* [Problem description]: Leaving the images out, output each entry below exactly.

#### Material for this task ####

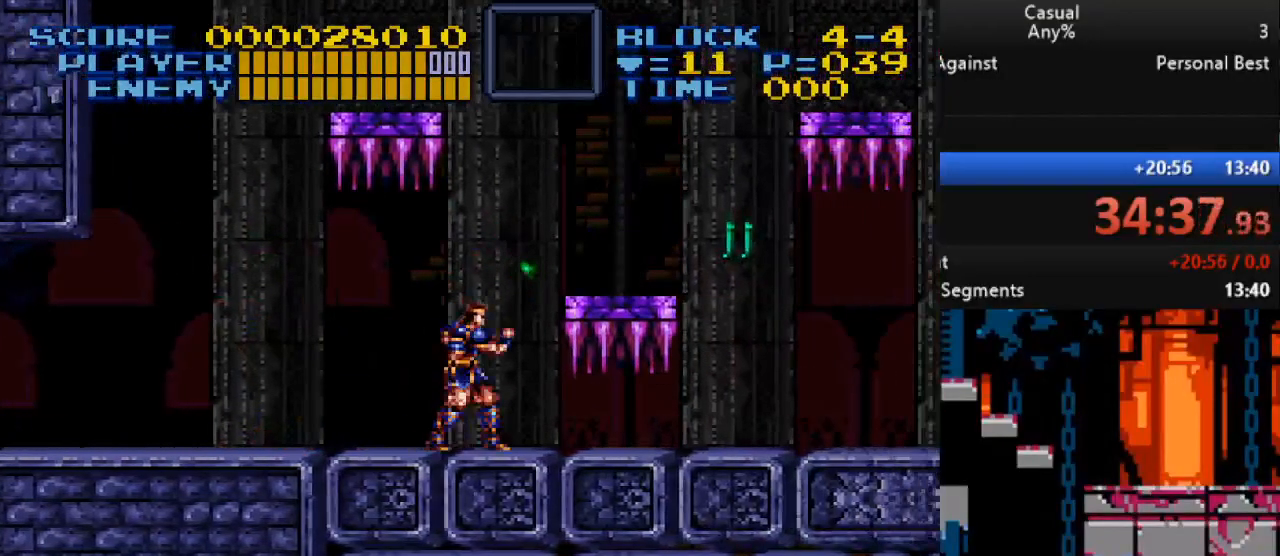
{"buttons": ["DPAD_RIGHT"], "events": [[300, "DPAD_RIGHT", "down"]]}
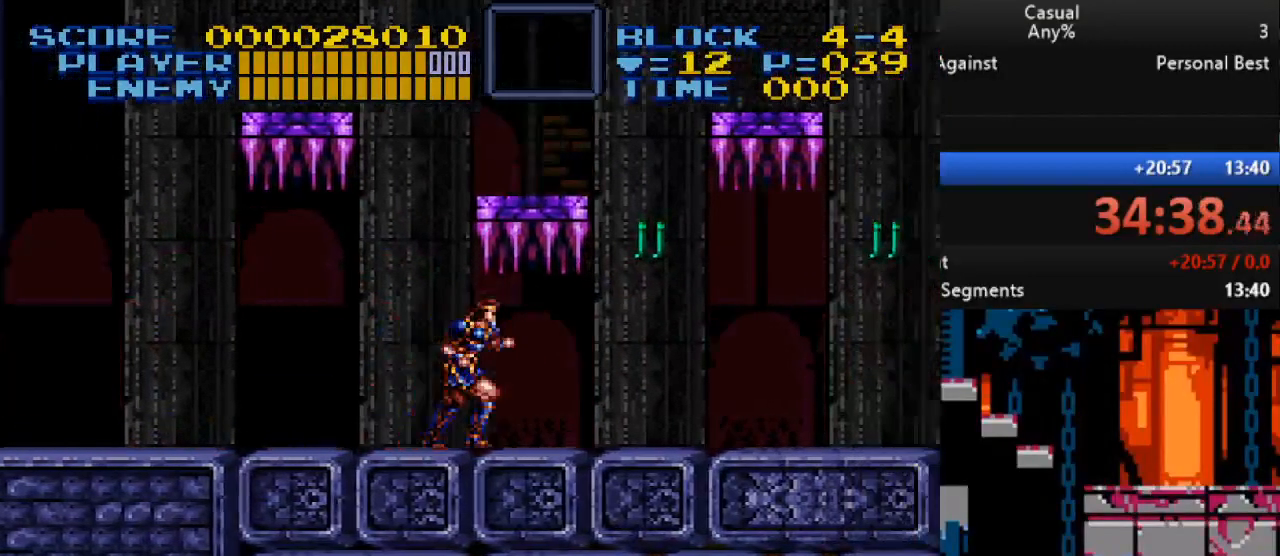
{"buttons": ["DPAD_RIGHT"], "events": [[167, "DPAD_UP", "down"], [200, "Y", "down"], [233, "DPAD_RIGHT", "up"], [250, "DPAD_RIGHT", "down"], [333, "DPAD_UP", "up"], [467, "Y", "up"]]}
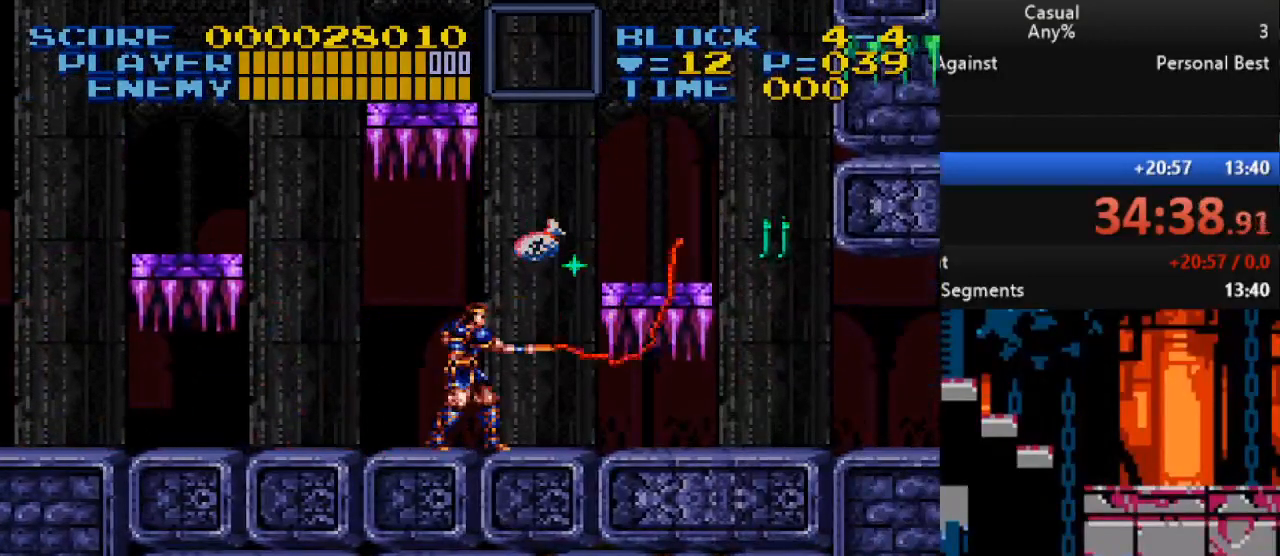
{"buttons": ["DPAD_RIGHT"], "events": [[67, "DPAD_RIGHT", "up"], [283, "DPAD_RIGHT", "down"]]}
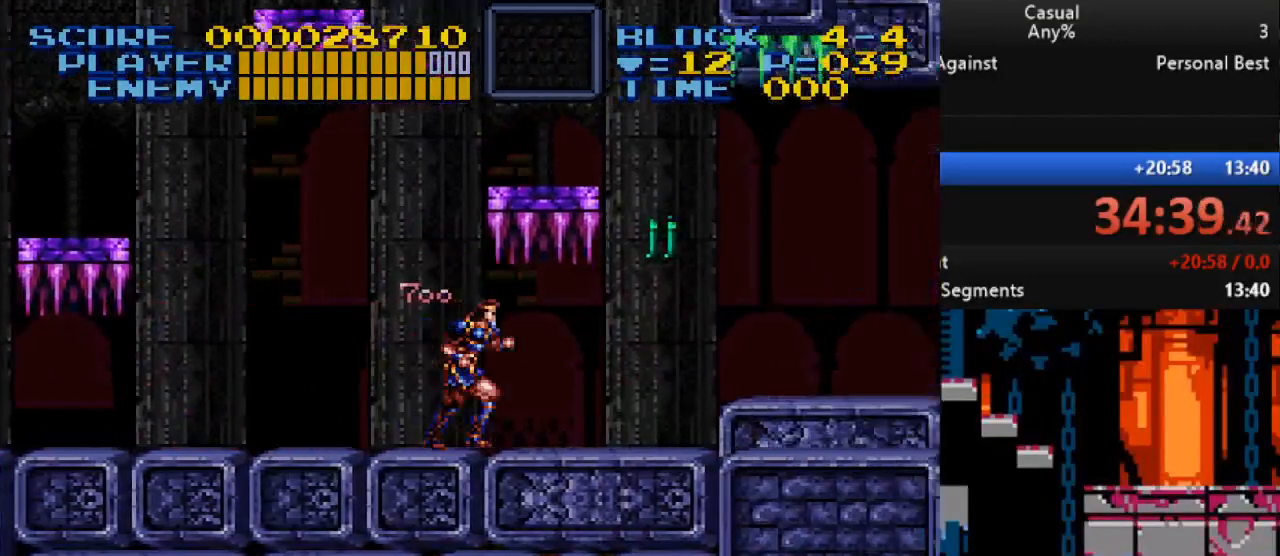
{"buttons": ["Y", "DPAD_RIGHT"], "events": [[233, "DPAD_UP", "down"], [250, "Y", "down"], [300, "DPAD_RIGHT", "up"], [367, "DPAD_RIGHT", "down"], [433, "DPAD_UP", "up"]]}
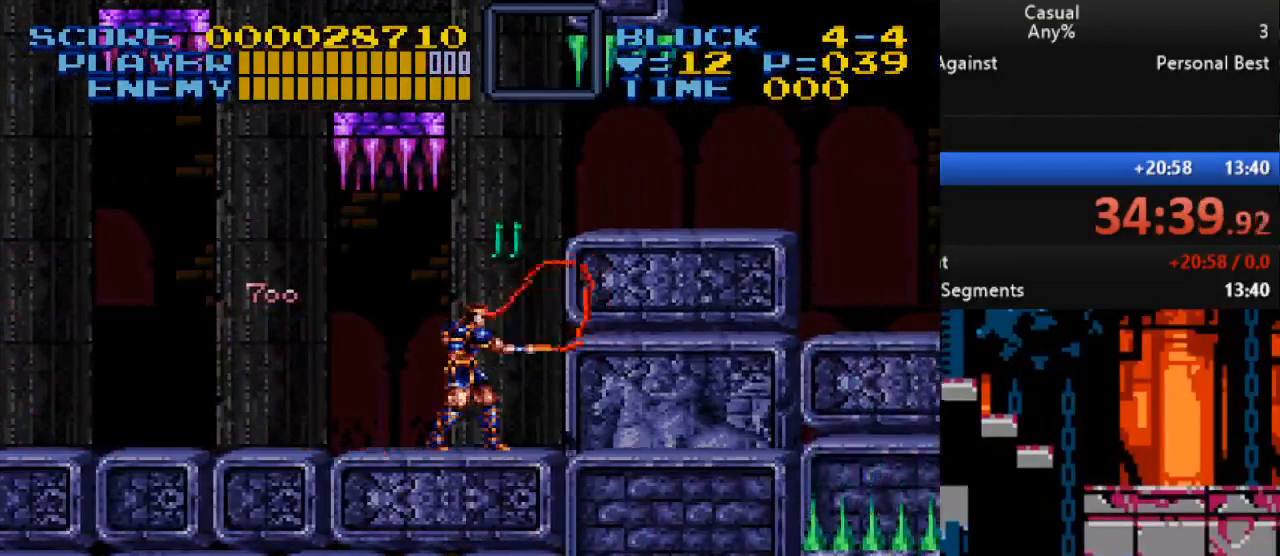
{"buttons": ["DPAD_RIGHT"], "events": [[33, "Y", "up"]]}
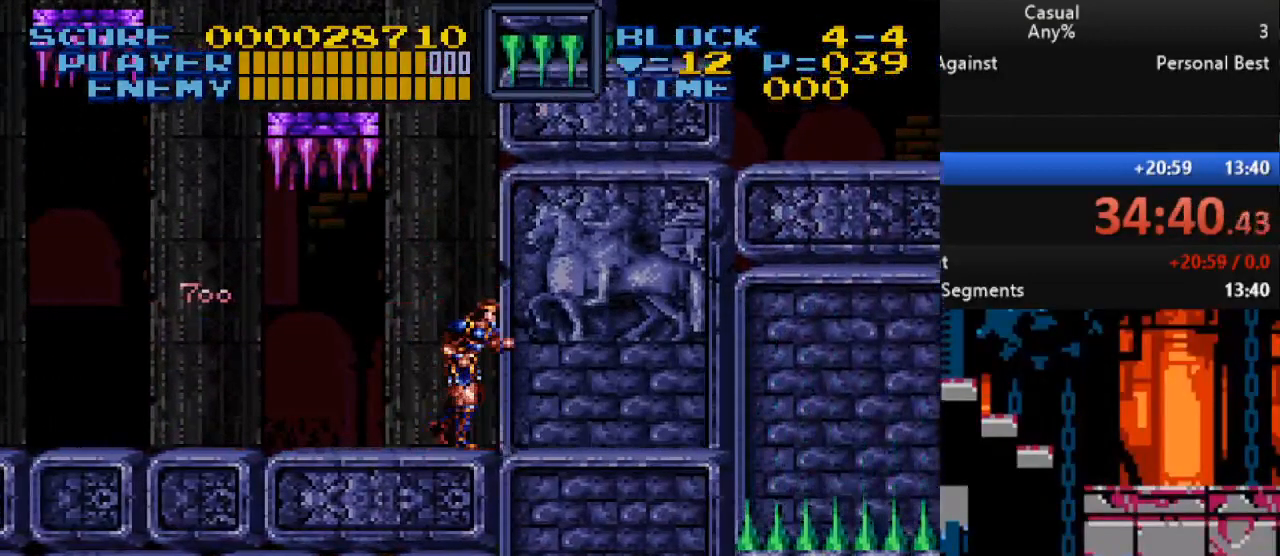
{"buttons": ["DPAD_RIGHT"], "events": []}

####

* [Answer space]:
{"buttons": ["DPAD_RIGHT"], "events": [[300, "DPAD_RIGHT", "down"]]}
{"buttons": ["DPAD_RIGHT"], "events": [[167, "DPAD_UP", "down"], [200, "Y", "down"], [233, "DPAD_RIGHT", "up"], [250, "DPAD_RIGHT", "down"], [333, "DPAD_UP", "up"], [467, "Y", "up"]]}
{"buttons": ["DPAD_RIGHT"], "events": [[67, "DPAD_RIGHT", "up"], [283, "DPAD_RIGHT", "down"]]}
{"buttons": ["Y", "DPAD_RIGHT"], "events": [[233, "DPAD_UP", "down"], [250, "Y", "down"], [300, "DPAD_RIGHT", "up"], [367, "DPAD_RIGHT", "down"], [433, "DPAD_UP", "up"]]}
{"buttons": ["DPAD_RIGHT"], "events": [[33, "Y", "up"]]}
{"buttons": ["DPAD_RIGHT"], "events": []}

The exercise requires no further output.